One winter day in the ’70s, Floyd Kaiser and Willis Smith came over to cut
wood with Chub. We were eating lunch when I asked, “Has anybody seen Rosie?
She didn’t go to the woods with you men, did she?” No, they said. “She
barked at me when I drove in,” one man said. I left the table to call and
whistle for her, but she didn’t come running around the house as usual.
Later I called the neighbors, but no one had seen her. By late afternoon she
had not returned, and I drove the country roads looking for her. Near dark,
Chub and I drove over the snowy white pastures, near enough to see that Rosie,
a large black dog, wasn’t in one of them.
We asked Denny to trap here because coyotes become a threat to livestock
during the coldest part of the winter when their natural food is scarce. Denny
is our close friend, a responsible trapper. After dark I remembered that he
had placed an additional trap, a few days before. I called him and said, “Old
Rosie has been missing since midmorning, and we’ve checked your other traps,
but where is the new one set?” He said, “Over in the northeast corner of the
farm.” We hadn’t been near that.
I opened the gate while Chub brought the truck, and away we went. When we got
to the top of the hill behind the pond we saw two eyes reflecting and bounding
up and down. Old Rosie was alive, and she knew we had found her. Why could she
jump around like that and still be that held in that heavy coyote trap?

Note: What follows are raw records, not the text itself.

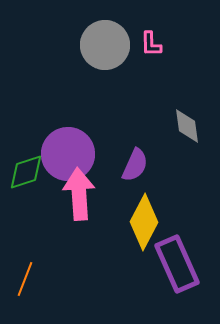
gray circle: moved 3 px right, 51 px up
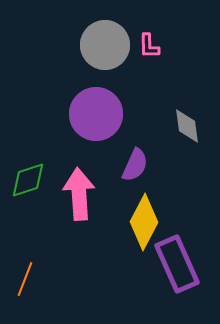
pink L-shape: moved 2 px left, 2 px down
purple circle: moved 28 px right, 40 px up
green diamond: moved 2 px right, 8 px down
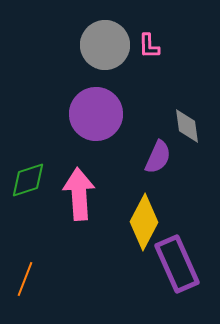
purple semicircle: moved 23 px right, 8 px up
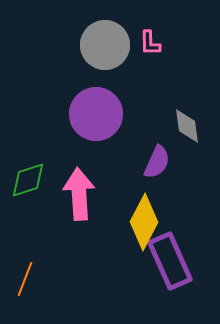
pink L-shape: moved 1 px right, 3 px up
purple semicircle: moved 1 px left, 5 px down
purple rectangle: moved 7 px left, 3 px up
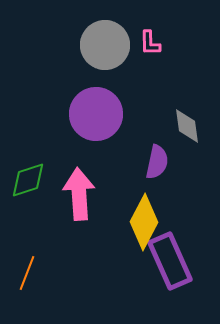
purple semicircle: rotated 12 degrees counterclockwise
orange line: moved 2 px right, 6 px up
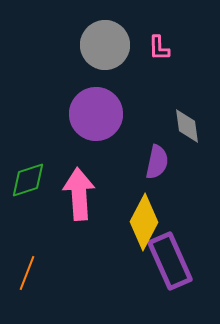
pink L-shape: moved 9 px right, 5 px down
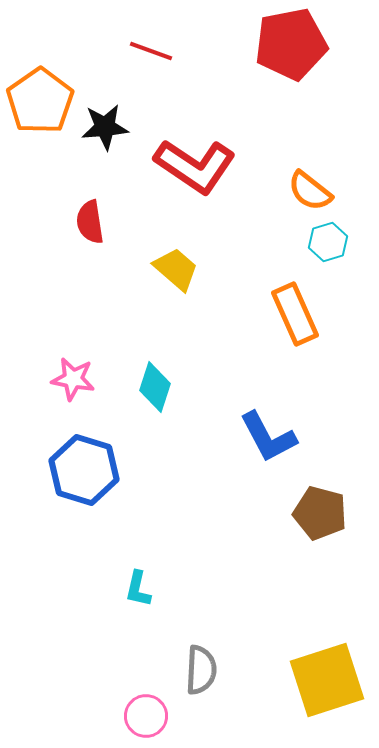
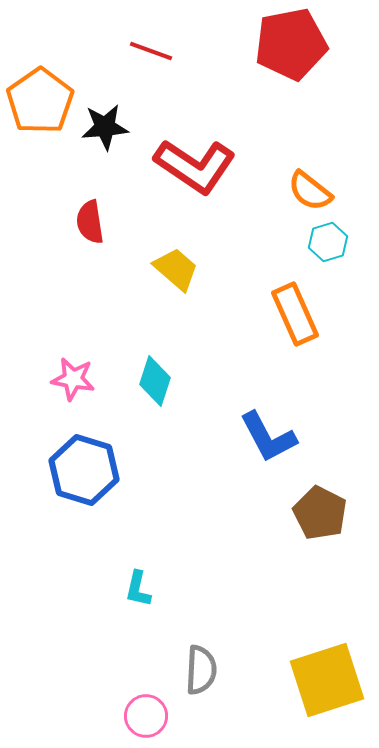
cyan diamond: moved 6 px up
brown pentagon: rotated 12 degrees clockwise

I grabbed the big dog and held tight. “Hold still, Rosie, we’re going to get
you out,” I said, but she kept jumping. Chub was trying to get the heavy
steel trap in position to step on it and release the dog. Misty wasn’t about
to calm down. The trap flopped around as she licked me and kept jumping. Chub
kept turning and twisting to get the trap in position to release her and
suddenly he said, “Oh! I’ve got a leg cramp!” I couldn’t have sprung the
trap even with no dog in it. By the time Rosie calmed down a bit, Chub had a
cramp in both legs!
I don’t know how we got out of that mess, but we did. Coyotes, small prairie
wolves, are wild members of the dog family. Rosie had smelled the strong scent
on the flat round pan that triggers the trap when touched. She must have pawed
at the bait because the trap caught just beyond her toes. She limped a little
for the next two or three days.
Denny always ran his traps about daybreak. He stopped one morning when there
was new snow on the ground and said, “You just must drive down to that bottom
land and see where the coyotes have been playing ‘fox and geese.’*” Chub and
I drove down and, sure enough, they had tramped out a huge circle and crossed
it with several “spokes” like we do for the tag game we play in snow. The
fox tries to tag the geese and, if tagged, the goose becomes the fox. No one
can get off the wheel pattern, and the geese are safe when they’re in the
“nest” where spokes cross.
The coyotes had spokes crossing the circle, but there was no sign of a nest.
There were not many other tracks disturbing the white blanket of snow, except
where the coyotes had played the game. We learned this game from Indians.
Perhaps they learned it from coyotes playing in snow? In our very own pasture?
This thought gives me a new feeling about these prairie wolves!